PayneLab/cptac

Problem getting data from Hnscc dataset

Closed this issue · 8 comments

I am trying to get the Hnscc and Ccrcc datasets, however, I get this error (see the attached screenshot too) that looks like something is wrong with the Excel file reading:

Traceback (most recent call last):
  File "<stdin>", line 1, in <module>
  File "C:\Users\smdb2\.conda\envs\cptac_env\lib\site-packages\cptac\hnscc.py", line 250, in __init__
    df = pd.read_excel(file_path)
  File "C:\Users\smdb2\.conda\envs\cptac_env\lib\site-packages\pandas\util\_decorators.py", line 296, in wrapper
    return func(*args, **kwargs)
  File "C:\Users\smdb2\.conda\envs\cptac_env\lib\site-packages\pandas\io\excel\_base.py", line 304, in read_excel
    io = ExcelFile(io, engine=engine)
  File "C:\Users\smdb2\.conda\envs\cptac_env\lib\site-packages\pandas\io\excel\_base.py", line 867, in __init__
    self._reader = self._engines[engine](self._io)
  File "C:\Users\smdb2\.conda\envs\cptac_env\lib\site-packages\pandas\io\excel\_xlrd.py", line 22, in __init__
    super().__init__(filepath_or_buffer)
  File "C:\Users\smdb2\.conda\envs\cptac_env\lib\site-packages\pandas\io\excel\_base.py", line 353, in __init__
    self.book = self.load_workbook(filepath_or_buffer)
  File "C:\Users\smdb2\.conda\envs\cptac_env\lib\site-packages\pandas\io\excel\_xlrd.py", line 37, in load_workbook
    return open_workbook(filepath_or_buffer)
  File "C:\Users\smdb2\.conda\envs\cptac_env\lib\site-packages\xlrd\__init__.py", line 170, in open_workbook
    raise XLRDError(FILE_FORMAT_DESCRIPTIONS[file_format]+'; not supported')
xlrd.biffh.XLRDError: Excel xlsx file; not supported

image

Just in case is something related to Pandas, I have version 1.1.5 installed:
image

I am using python 3.6.12 as requested in documentation (3.6.x) and looks like I cannot upgrade pandas with this python version.

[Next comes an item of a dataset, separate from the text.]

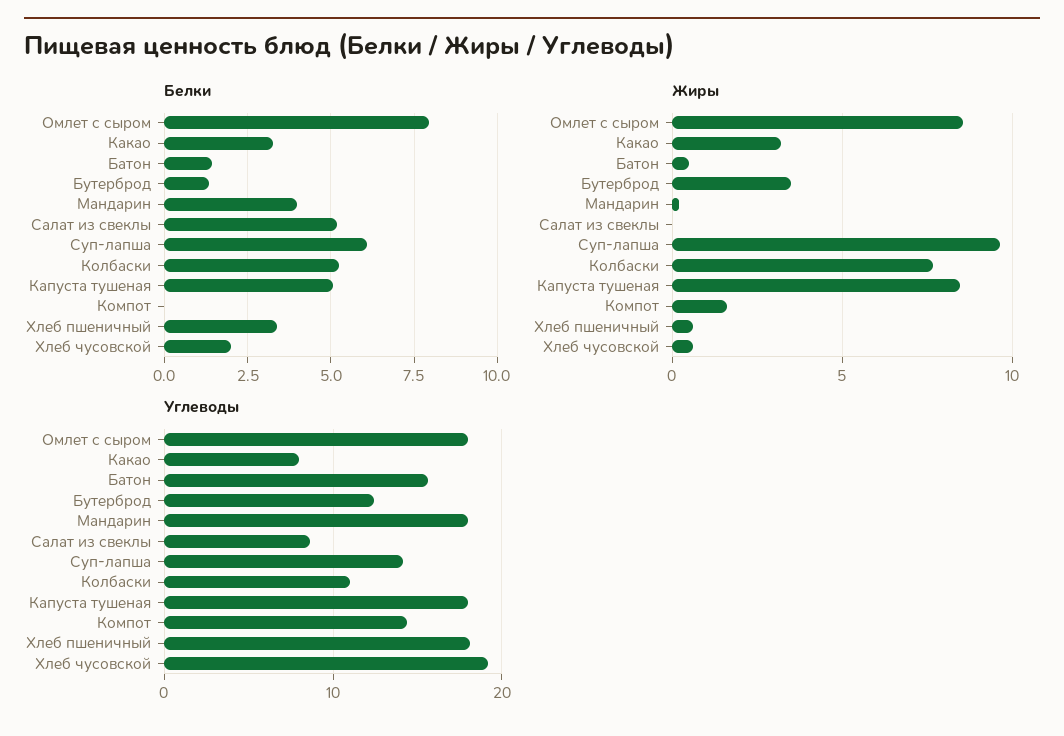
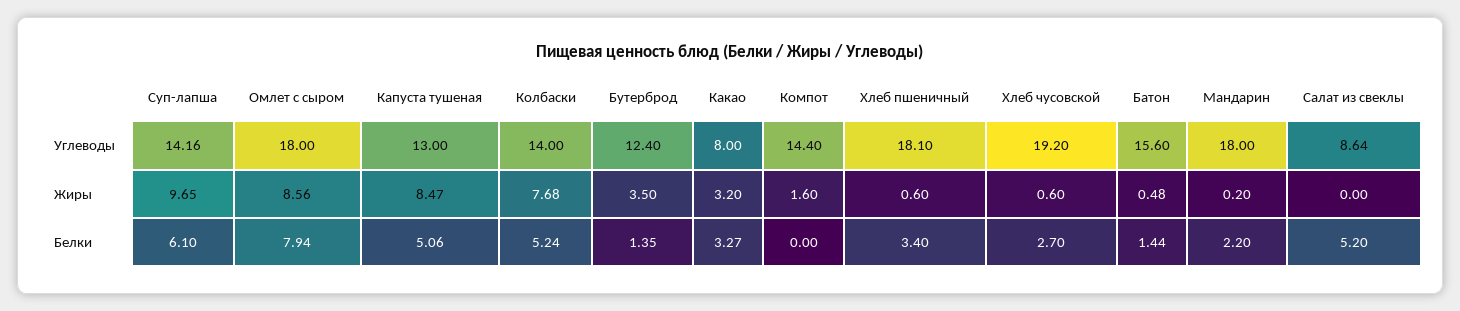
Белки, Мандарин: 4 -> 2.2
Белки, Хлеб чусовской: 2 -> 2.7
Углеводы, Колбаски: 11 -> 14
Углеводы, Капуста тушеная: 18 -> 13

Should I upgrade my python version?

I think I got it, playing with the library version. I finally got it running with:
Python 3.6.12
xlrd 1.2.0
scipy 1.5.4
pandas 1.1.5
openpyxl 2.6.0

Yeah sorry about that, glad you got it working. The issue is that xlrd stopped supporting .xlsx files as of version 2.0.0, and so pandas>=1.2.0 now uses openpyxl. But if you have pandas<1.2.0, it will try to use xlrd for .xlsx files, so you need to have xlrd<2.0.0 in that case. Long term we're just going to require pandas>=1.2.0 and openpyxl, but we're waiting to update that dependency until pandas 1.2.0 is available on Google Colabs, since there's a good number of people who use that environment. For now we may update the dependencies to require xlrd=1.2.0, in case anyone has pandas<1.2.0.

Thank you for your response!
I have pandas <1.2.0 because I see that python 3.6.x only supports pandas 1.1.5, but maybe I am wrong.
Just to make sure: I need to have python 3.6.x right? then, is it possible to use pandas 1.2.0?

Oh good catch. I checked the installation instructions, and it looks like pandas stopped officially supporting Python 3.6 as of pandas 1.2.0, and now only officially supports Python 3.7.1 and greater. So you may have to use 1.1.5 unless you upgrade to Python 3.7.1 or greater.

But is it Python 3.7.1 or greater compatible with cptac? I read only 3.6.x

We support Python 3.6 or greater, so 3.7 will be no problem. 3.6 is just the minimum version we require. Sorry if the documentation used to imply that it had to be 3.6 specifically. I just checked to make sure that the installation instructions now state "Python 3.6 or greater". Sorry for the confusion!

No problem. Thank you very much for your quick responses!

Alright, we just released a patch update with new dependency requirements that fixes this issue. We required xlrd==1.2.0 instead of >=1.2.0, so now it should be fine whether you have pandas 1.1.5 or 1.2.0.